By doing so, executives can increase their knowledge base, build smarter strategy, and move forward with a plan to implement that strategy that actually works. If employees don't believe in a strategy, they're not likely to help make it work.

"The way you increase your knowledge base is to extend your feelers deeper, all through your organization, and get ideas from other people," Kinicki says. "Frequently it's the employees on the outer perimeter of an organization, closer to the customer, who have some of the best ideas about opportunities, simply because they're out in the field." That's exactly the path Jack Welch chose in his early days at GE.

When a meeting with some his top lieutenants revealed deep-seated discontent with company strategy, Welch began to wonder just how far down the company ladder that discontent reached. He decided to find out, and before long had crafted his famed "boundaryless corporation" initiative, which broke through long-standing internal GE walls and set the stage for the company's stunning turnaround.

"If the leader of an organization is somebody who tends to have a more consultative decision-making style, they send signals that they're interested in what others have to say," Keim says. "So then, the response of the people in the organization is not just to do their job, but also to raise questions and raise suggestions about how things can be done better. These [open] leaders are better equipped to increase the flow of information, and that in turn helps them formulate strategy in regard to the future."

As for those old-school, autocratic executives? They aren't necessarily doomed to failure, Kinicki says. But both Kinicki and Keim agree that these isolated execs, acting without counsel from the employees who are charged with carrying out a strategy they had no hand in creating, risk stifling healthy dissent and, worse, losing ground to smarter, more open-minded competition.

"Leaders who tend to be autocratic in style, while they're very quick and don't waste a lot of time, send a signal to employees that what they have to say is less important to the people at the top," Keim says. "As a result of that, strategies that emerge there tend to be formulated at the top, and implemented at the top, and I think that makes it much more difficult to compete and be effective."

Sadly, says Kinicki, this type of leadership is not entirely uncommon. "I have worked with some organizations both large and small who have executives who are just afraid — whether because they're close-minded or they're old-school — and just have too high a need for control," Kinicki says.

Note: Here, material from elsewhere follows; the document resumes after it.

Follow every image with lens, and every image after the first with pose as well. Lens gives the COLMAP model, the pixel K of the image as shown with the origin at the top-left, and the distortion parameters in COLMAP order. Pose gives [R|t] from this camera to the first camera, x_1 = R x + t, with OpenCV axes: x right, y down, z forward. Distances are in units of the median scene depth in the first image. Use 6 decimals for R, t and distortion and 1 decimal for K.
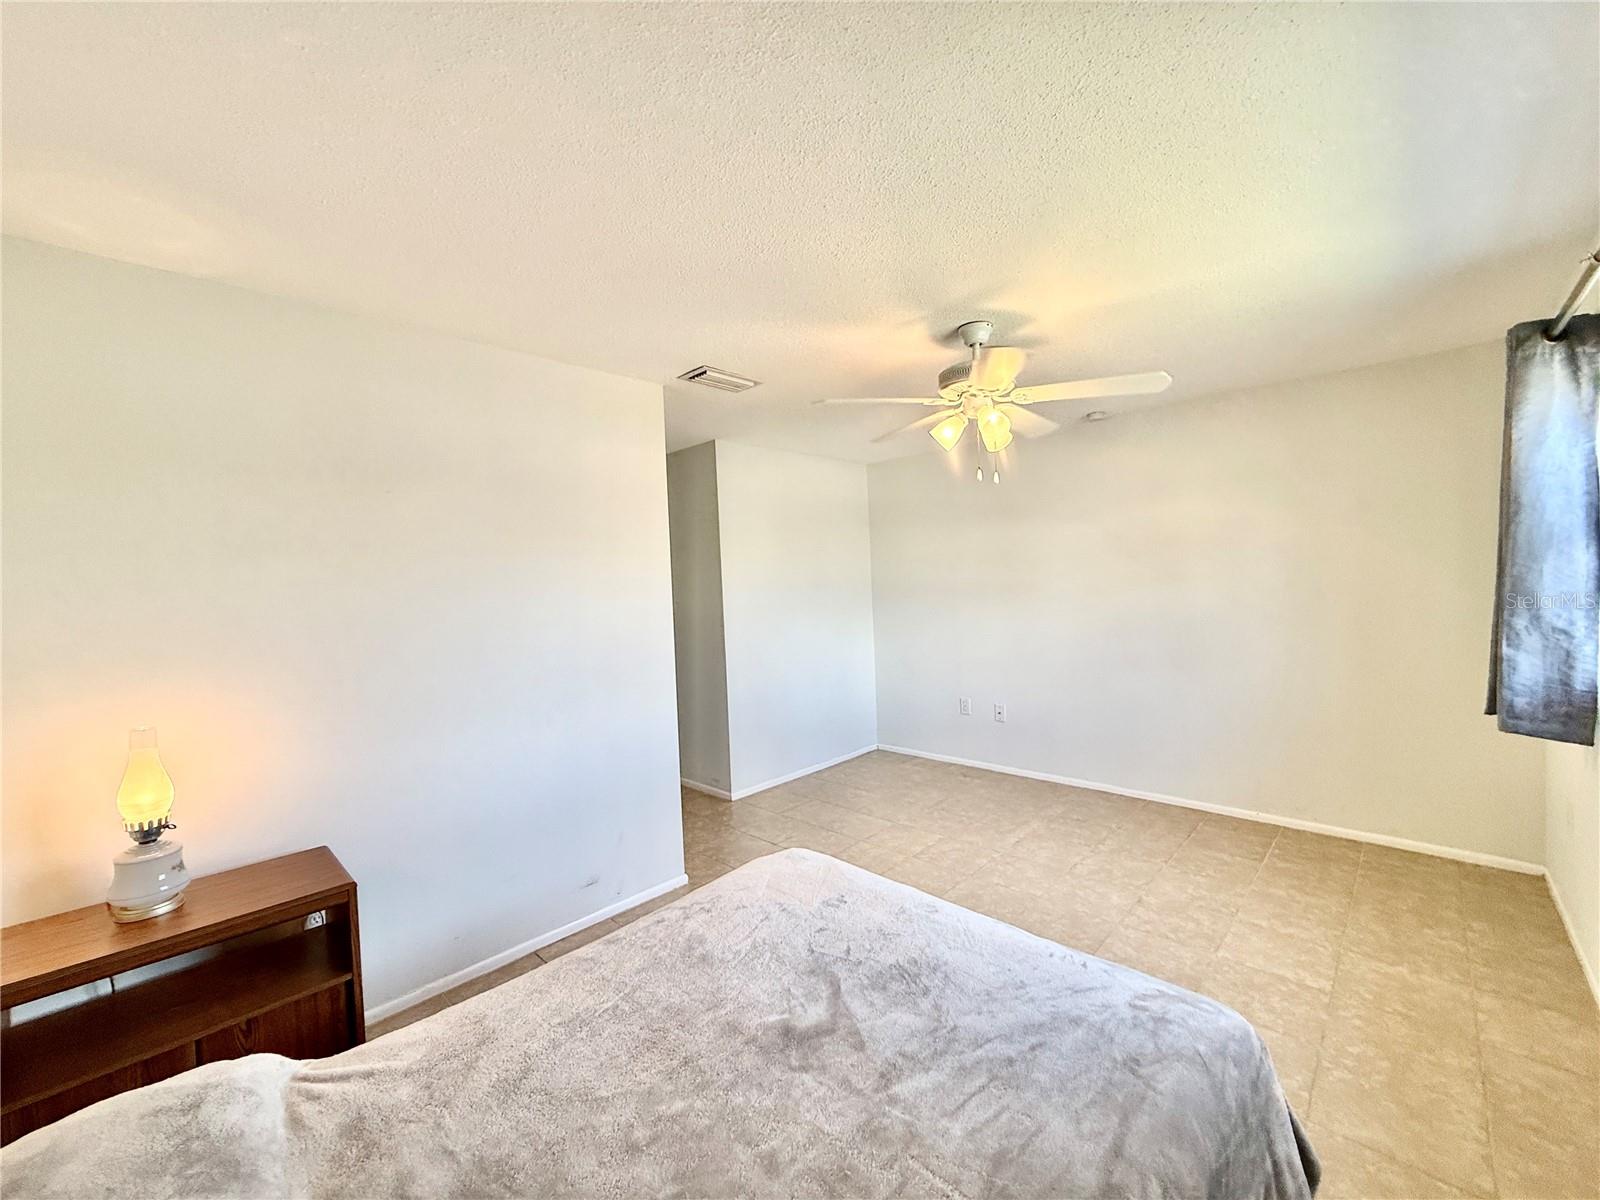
lens RADIAL K [[637.6, 0, 800.0], [0, 637.6, 600.0], [0, 0, 1]] dist [-0.000278, 0.000031]
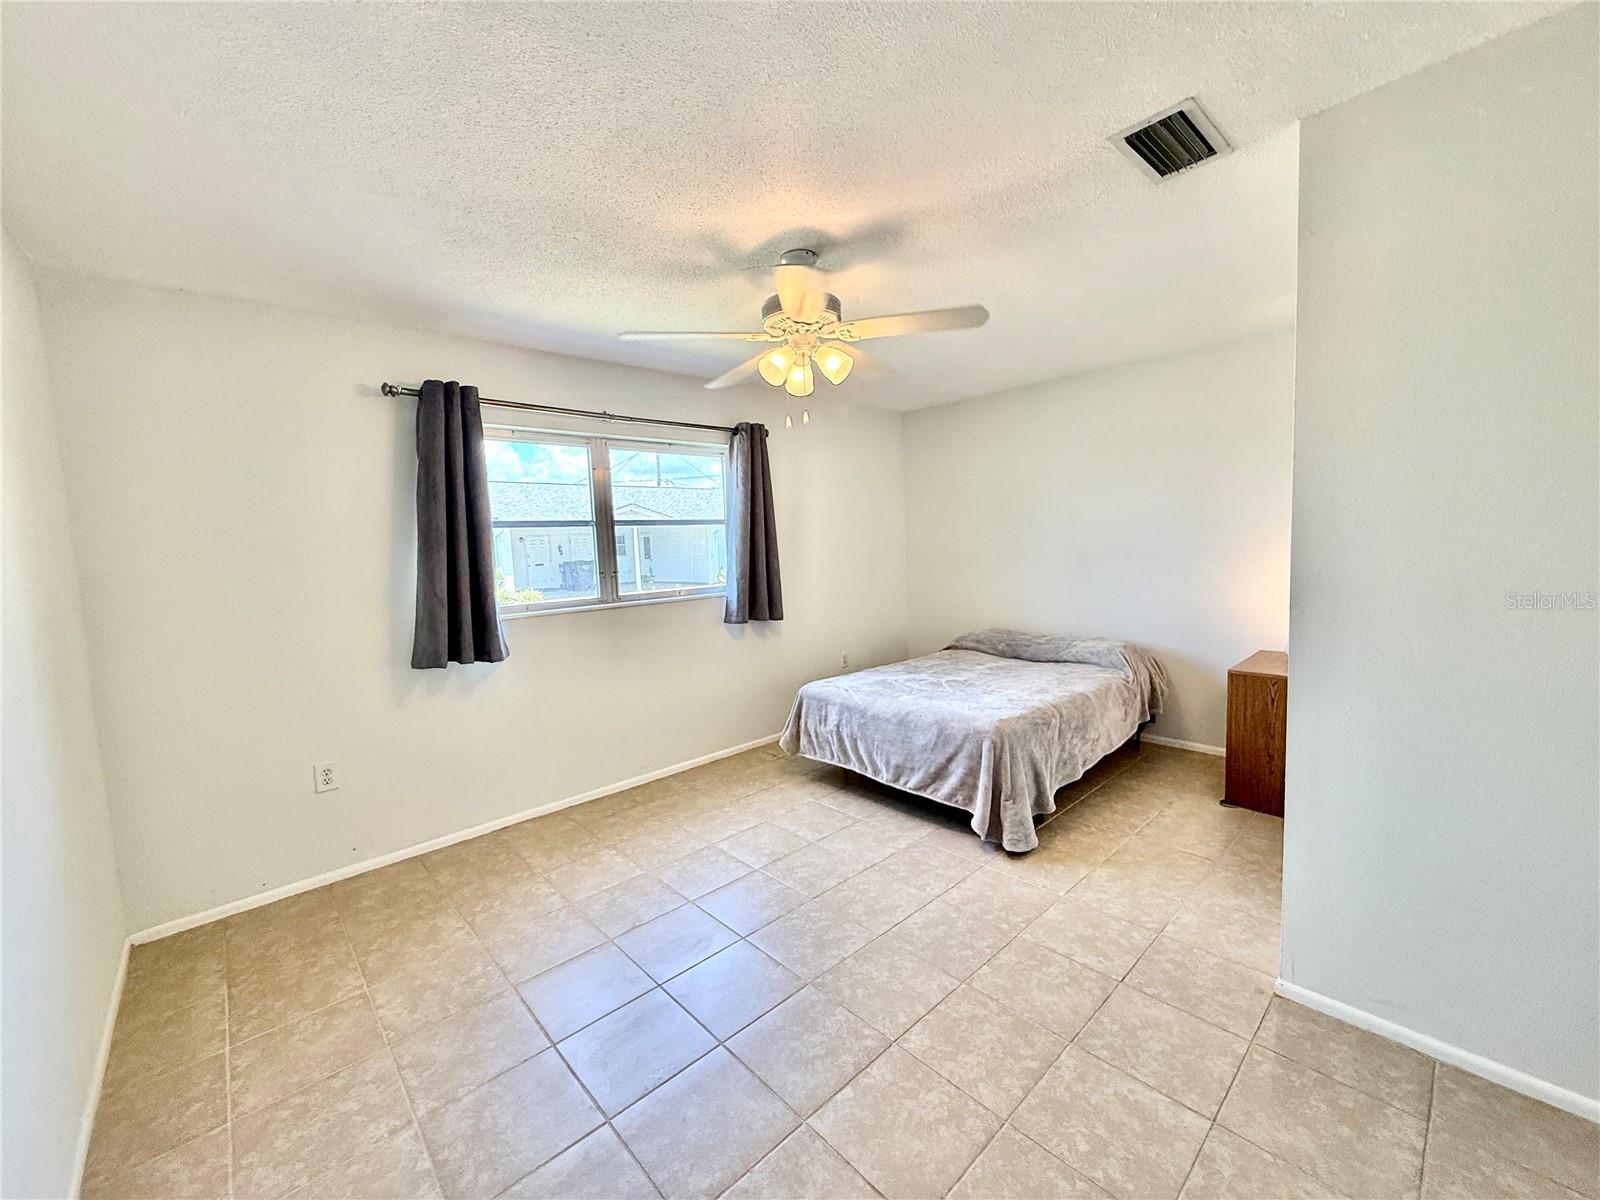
lens RADIAL K [[637.6, 0, 800.0], [0, 637.6, 600.0], [0, 0, 1]] dist [-0.000278, 0.000031]
pose [[-0.995207, 0.076218, 0.061262, 0.190046], [0.082889, 0.989905, 0.114967, -0.026903], [-0.051881, 0.119494, -0.991478, 1.464517]]
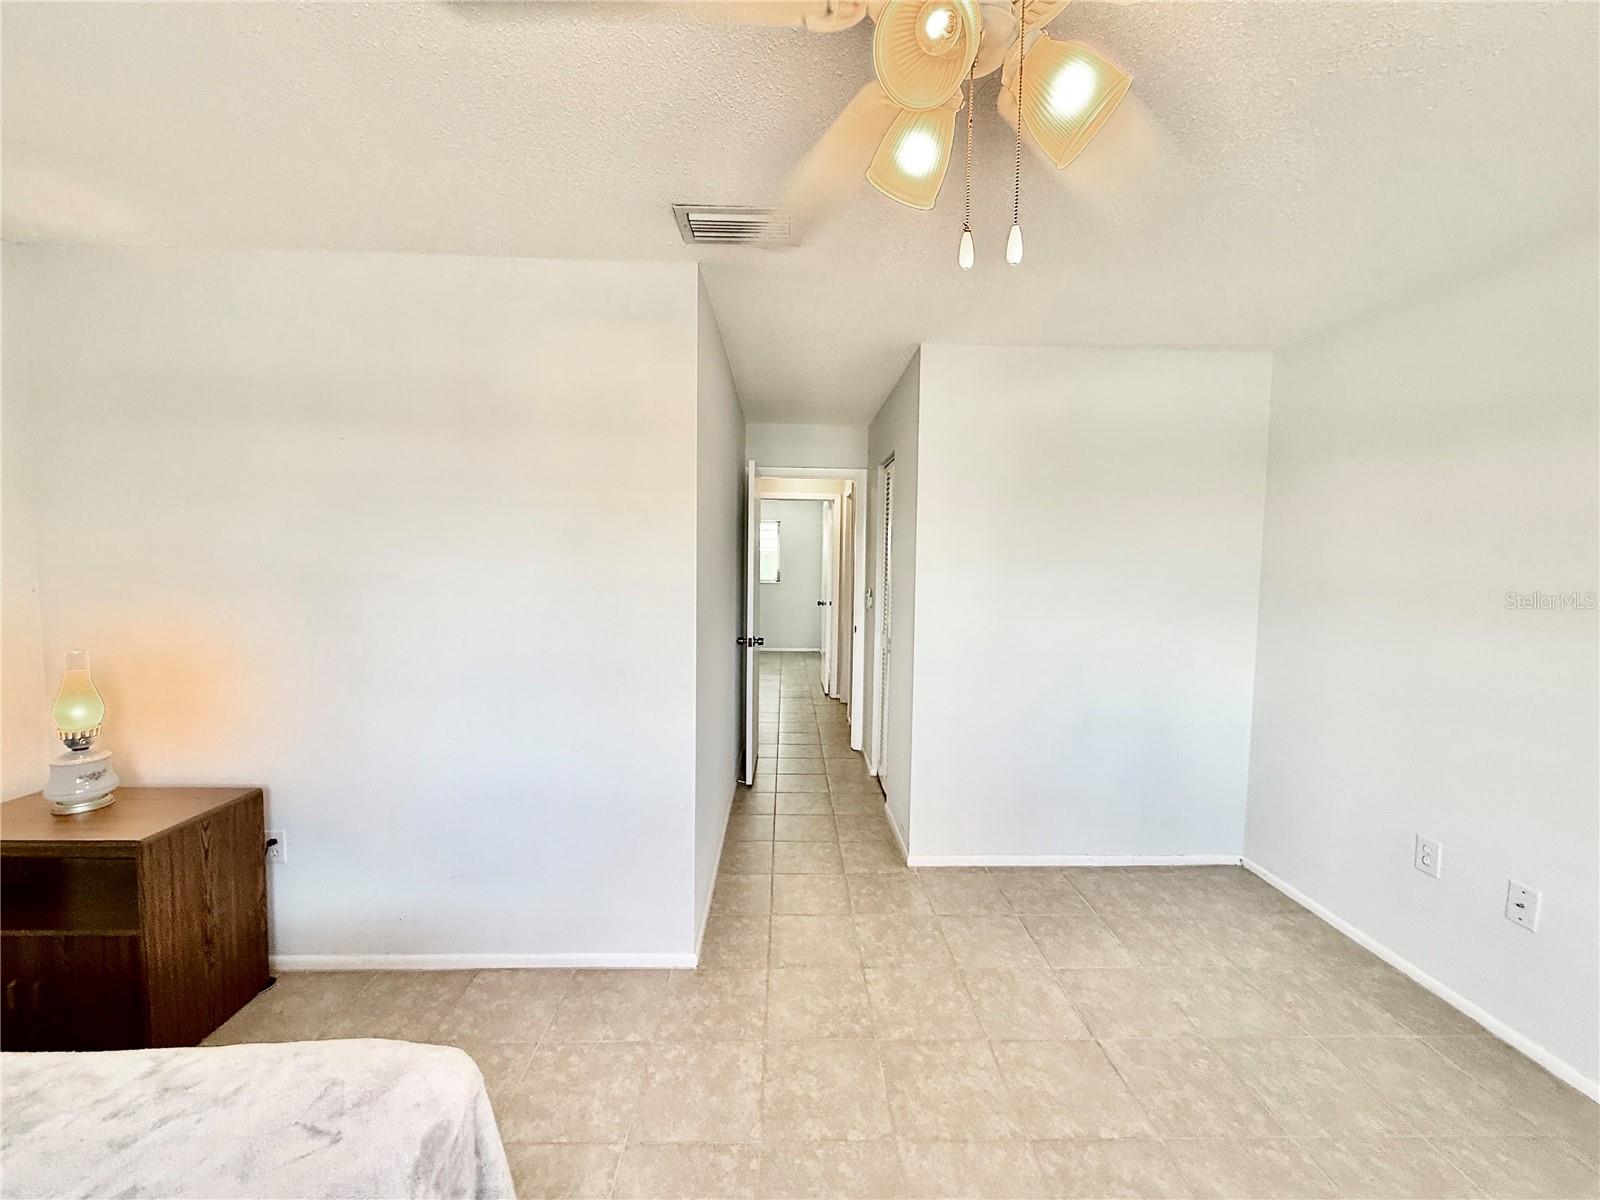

"They don't see a lot of input down through the organization. I can only see that working in an industry that is more regulated, one that is not changing rapidly." Kinicki adds that while it's not impossible to make money with an autocratic leadership approach, it's probably easier to make more money with a more open-minded one. Some companies have woken up to that fact. Others remain skeptical.

"The people doing, for example, the manufacturing at your company, often have the best ideas, simply because they are regularly working on the process," Kinicki says. "The executives are not — they're looking at the process from 30,000 feet. If you want good ideas, you get it by involving the whole organization. And there's a big movement for that right now."

Bottom line

  • The information revolution has taken some old-time sources of competitive advantage — technology, manufacturing processes, and others — out of the equation. So more than ever, leadership, strategy and culture are important to a company's success.
  • Executives who seek input from all levels of their organization can build a knowledge base that allows them to formulate smarter strategy.
  • Smart leadership can also help produce strong, healthy business cultures that make those strategies easier to implement.
  • While autocratic leaders can help their companies make money, open-minded leaders are likely to help their companies make more money.